● **REQUIRED WORK**
Extract every line below that contains the string "heart", matching case exactly.

- - -

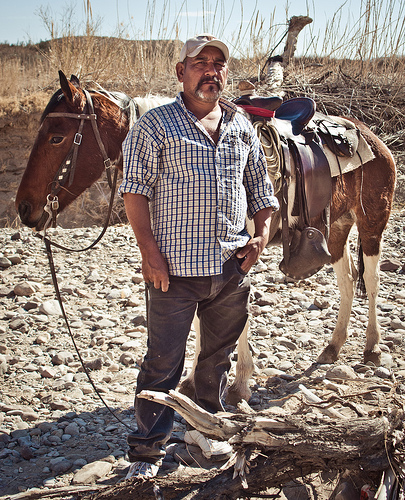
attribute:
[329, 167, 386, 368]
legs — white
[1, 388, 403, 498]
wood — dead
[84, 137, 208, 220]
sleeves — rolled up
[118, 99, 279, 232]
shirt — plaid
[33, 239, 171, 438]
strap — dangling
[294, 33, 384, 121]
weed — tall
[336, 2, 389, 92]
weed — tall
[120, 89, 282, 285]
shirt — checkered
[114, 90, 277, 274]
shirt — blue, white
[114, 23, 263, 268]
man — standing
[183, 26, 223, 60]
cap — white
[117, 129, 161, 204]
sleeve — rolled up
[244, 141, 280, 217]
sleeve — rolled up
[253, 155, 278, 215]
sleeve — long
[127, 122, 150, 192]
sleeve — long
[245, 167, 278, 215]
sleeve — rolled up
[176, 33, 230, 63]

- - -

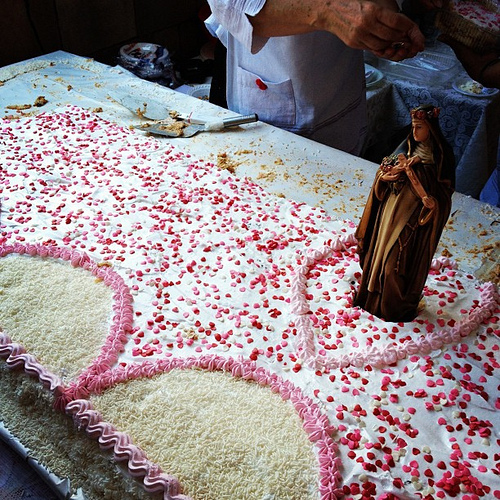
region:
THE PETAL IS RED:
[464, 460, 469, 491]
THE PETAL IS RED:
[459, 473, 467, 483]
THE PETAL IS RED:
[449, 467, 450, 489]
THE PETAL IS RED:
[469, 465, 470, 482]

- - -

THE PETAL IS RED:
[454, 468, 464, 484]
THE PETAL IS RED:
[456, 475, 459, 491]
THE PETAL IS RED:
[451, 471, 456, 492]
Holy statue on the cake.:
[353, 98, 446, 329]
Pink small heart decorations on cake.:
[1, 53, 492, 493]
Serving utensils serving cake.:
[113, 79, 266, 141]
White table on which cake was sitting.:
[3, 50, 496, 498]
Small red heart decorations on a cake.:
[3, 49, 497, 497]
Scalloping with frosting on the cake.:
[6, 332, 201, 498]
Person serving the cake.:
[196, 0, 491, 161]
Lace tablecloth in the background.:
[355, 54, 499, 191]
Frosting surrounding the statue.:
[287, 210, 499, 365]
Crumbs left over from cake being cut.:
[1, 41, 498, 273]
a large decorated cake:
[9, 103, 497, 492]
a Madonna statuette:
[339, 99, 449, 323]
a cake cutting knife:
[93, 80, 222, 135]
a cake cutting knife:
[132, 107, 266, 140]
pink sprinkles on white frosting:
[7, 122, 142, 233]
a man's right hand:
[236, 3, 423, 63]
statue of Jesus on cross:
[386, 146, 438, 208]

- - -

● **WRITTEN ANSWER**
Pink small heart decorations on cake.:
Small red heart decorations on a cake.:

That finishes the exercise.